It seems that about every two years I find myself really restless. I can’t put my finger on what causes it, but I can usually sense it coming on. And then the restlessness comes to head and I feel like I’m standing in front of the sign above trying to make a decision about what to do, but no matter what I do I can’t settle on a path.
When I’m in this restless state I find it hard to practice any sort of quiet meditation and my mind races in 10 different directions any time I try to focus. I’ll turn my attention to work, but stare at my daily planner and think how benign every single thing I need to do this week looks. I’ll get out of the house and try to change the scenery and just waste time in a fruitless effort to try to get my focus turned to something. I’ll get 3 or 4 different books going at once because none of them can seem to keep my attention. I’ll drag my family around looking at houses or bore my wife with stories about exotic ideas of living somewhere else. I’ll sit down to write and it will come up stream of consciousness (just like this) and feel disconnected. It can be maddening.
So, what to do?
However, does knowing that I’m not the only one that suffers from this make it better? Nope. In the past when this has happened, it has often lead to a spiral of restlessness in my life that causes me to chase change for change’s sake. If I look back on the most severe cases of this strange phenomenon that I’ve experienced, they led to me moving to Colorado, getting out of coaching, taking a job that just about crushed my marriage because of all of the travel, starting a small business, and uprooting my family without hardly consulting my wife or giving any concern to how she might feel about it. Not all of those turned out bad, but to some degree they all caused pain that was tough to fight through.

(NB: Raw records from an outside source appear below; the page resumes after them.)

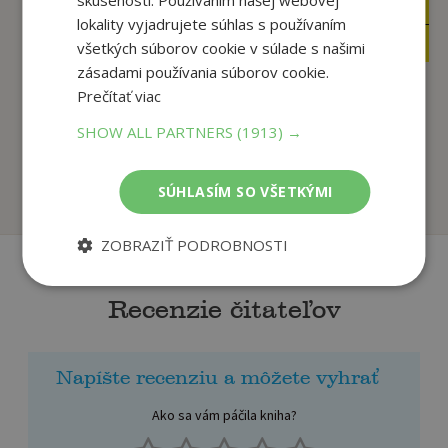
skúsenosti. Používaním našej webovej
11
24
,95
,95
€
€
lokality vyjadrujete súhlas s používaním
11
23
,35
,70
€
€
všetkých súborov cookie v súlade s našimi
zásadami používania súborov cookie.
Prečítať viac
Aromatherapist in a
Turkish Designs
SHOW ALL PARTNERS
(1913) →
Box
postcard CB
Jo Kellett,
Pepin Van
SÚHLASÍM SO VŠETKÝMI
U dodávateľa
U dodávateľa
ZOBRAZIŤ PODROBNOSTI
Recenzie čitateľov
Napíšte recenziu a môžete vyhrať
Ako sa vám páčila kniha?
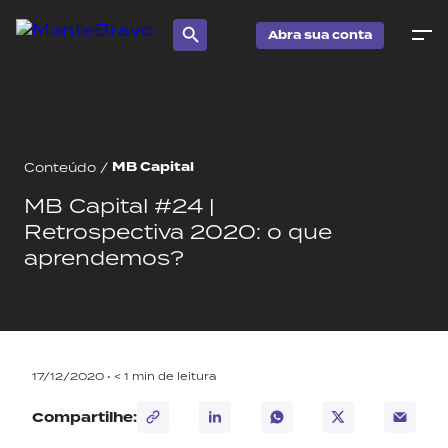
Abra sua conta
MB Capital
Conteúdo
/
MB Capital #24 |
Retrospectiva 2020: o que
aprendemos?
17/12/2020 •
< 1
min de leitura
Compartilhe:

I’m thinking that this time I’m going to behave differently. We’ve got a great house (with 2 brand new air conditioners), a great life (with a new used car that’s super cool), two great kids, two great jobs, and not much to complain about. It would be pretty stupid to blow all of that up just because I’m feeling a little restless. Instead, I’m going to soldier through. It will be uncomfortable and unnatural for me. I like change. But I think it is an important discipline for me to learn to stick.

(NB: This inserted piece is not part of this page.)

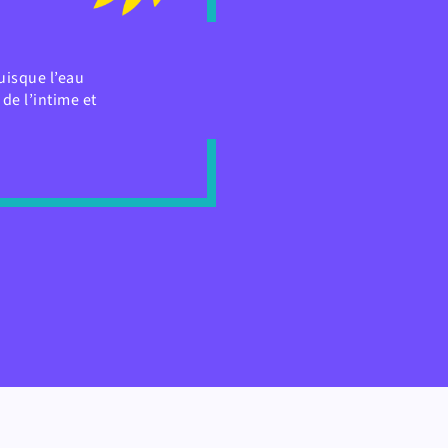
uisque l’eau
de l’intime et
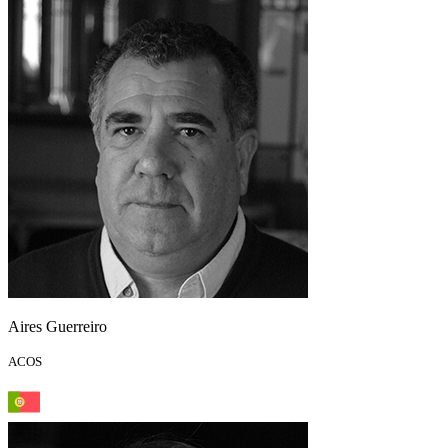
Aires Guerreiro
ACOS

I fully expect that my mind will continue to wander, my focus will be challenged, and my work for a time will be uninspired. I am hopeful that on the other side of this bout with restlessness I am going to find a peace that I’ve not experienced before because I’ve always given in to the urge to make a big change. I’m sort of excited to see what that peace is all about.
That seems like a much healthier thing to be restless about.